== STUDY TEXT ==
::::
It is commonly known that many problems in applied science and engineering are described by nonlinear partial differential equations (NLPDEs). One of the most significant advances of theoretical physics and nonlinear science has been the development of methods to determine the exact solutions for NLPDEs. When a NLPDE is analyzed, the main objective is the construction of the exact solutions for the equation.
Many powerful methods have been presented, such as the inverse scattering transform method [3] and the Hirota bilinear transform method [8] are known as impressive methods to find solutions of exactly solvable NLPDEs. The truncated Painlevé expansion method [6], Bäcklund transformation method [4], the homogeneous balance method [31], the tanh-function method [32,33,34,35,36], the modified extended tanh-function method [10, 37], the exp-function method [38], the \( (G^{{\prime }} /G) \)-expansion method [12, 39], the auxiliary equation method [40], the extended auxiliary equation method [41, 42], the Jacobi elliptic function method [14, 43], the simplest equation method [44], the extended simplest equation method [45], and the Weierstrass elliptic function method [46] are useful in many applications to find the exact solutions of NLPDEs.
::::
== REQUIREMENT 1 ==
Write out the passage on nonlinear equations between "Many powerful methods" and "solutions of NLPDEs.", inclusive.
== REQUIREMENT 2 ==
Shorten the paragraph of the nonlinear equations passage that begins "It is commonly known", keeping its main facts.
== REQUIREMENT 3 ==
Proceed with the passage on nonlinear partial differential equations, picking up after its final sentence.

== SOURCE MATERIAL ==
::::
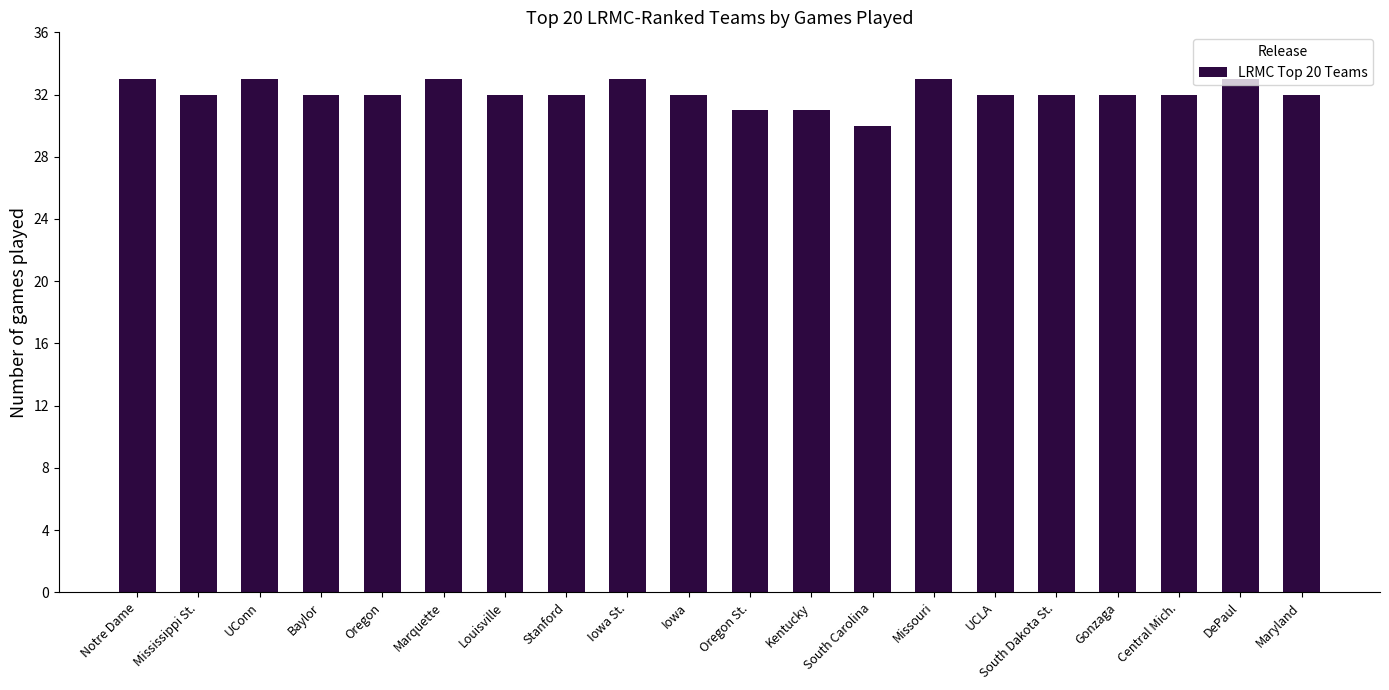

What is the smallest value displayed?

30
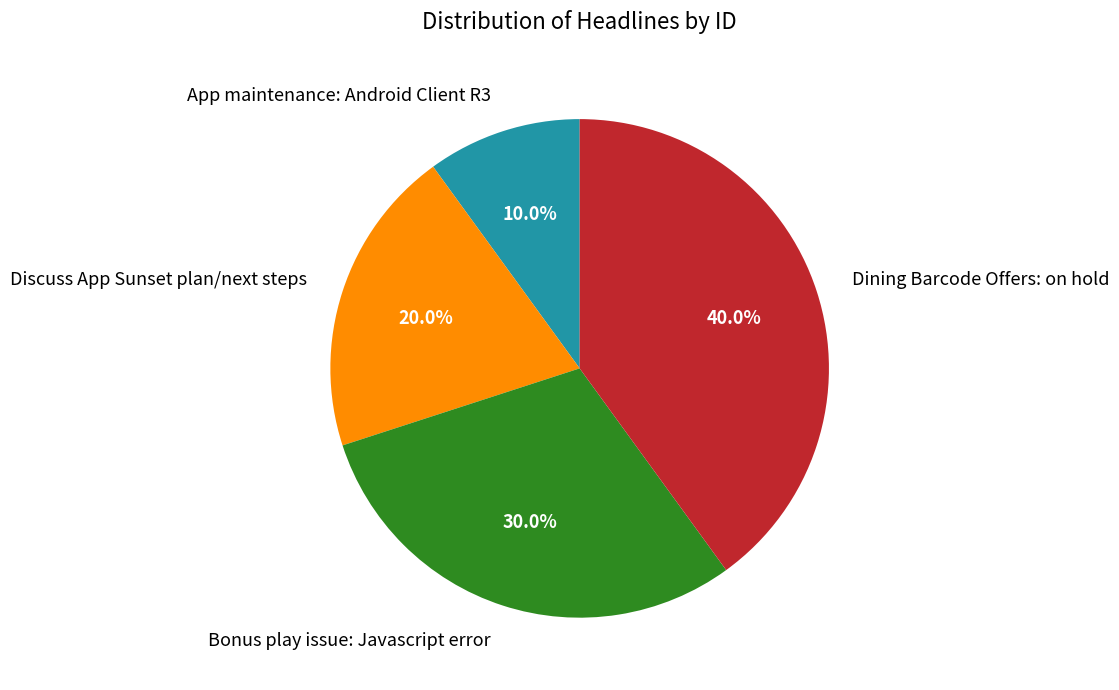

To the nearest percent, what portion does App maintenance: Android Client R3 represent?

10%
::::
== RESULT 1 ==
Many powerful methods have been presented, such as the inverse scattering transform method [3] and the Hirota bilinear transform method [8] are known as impressive methods to find solutions of exactly solvable NLPDEs. The truncated Painlevé expansion method [6], Bäcklund transformation method [4], the homogeneous balance method [31], the tanh-function method [32,33,34,35,36], the modified extended tanh-function method [10, 37], the exp-function method [38], the \( (G^{{\prime }} /G) \)-expansion method [12, 39], the auxiliary equation method [40], the extended auxiliary equation method [41, 42], the Jacobi elliptic function method [14, 43], the simplest equation method [44], the extended simplest equation method [45], and the Weierstrass elliptic function method [46] are useful in many applications to find the exact solutions of NLPDEs.

== RESULT 2 ==
Nonlinear partial differential equations (NLPDEs) describe many problems in applied science and engineering. Developing methods to find their exact solutions is one of the most significant advances of theoretical physics and nonlinear science. Constructing those exact solutions is the main goal when an NLPDE is analyzed.

== RESULT 3 ==
There are many physical phenomena around us that are best described by nonlinear evolution equations. The Tzitzeica-type nonlinear evolution equations, including Tzitzeica, Dodd–Bullough–Mikhailov (DBM), and Tzitzéica–Dodd–Bullough (TDB) equations are a class of such equations which have gained significant attention during the last few decades. The objective of this work is to find the Jacobi elliptic function solutions, including the hyperbolic and trigonometric solutions for the DBM and TDB equations using a new extended auxiliary equation method. These two equations appear in problems varying from fluid flow to quantum field theory. The great deals of efforts have been devoted to solve these equations using a variety of methods that some of them are reviewed here. Abazari [47] used the \( (G^{{\prime }} /G) \)-expansion method to find more general exact solutions of the Tzitzéica-type nonlinear evolution equations. Manafian and Lakestani [48] utilized the improved \( \tan (\Phi (\xi )/2) \)-expansion method and gained new and more general exact traveling wave solutions of the Tzitzéica-type nonlinear equations. In [49], Hosseini et al. employed first the Painlevé transformation and Lie symmetry method to convert the DBM and TDB equations into nonlinear ordinary differential equations and then, a modified version of improved \( \tan (\Phi (\xi )/2) \)-expansion method has been adopted to generate new exact solutions of the reduced equations. Wazwaz [36] exerted the tanh method to generate solitons and periodic solutions of the Tzitzéica-type nonlinear evolution equations, viz. DBM and TDB equations. Hosseini et al. [50] used the modified Kudryashov method and acquired new exact traveling wave solutions of the Tzitzéica-type equations.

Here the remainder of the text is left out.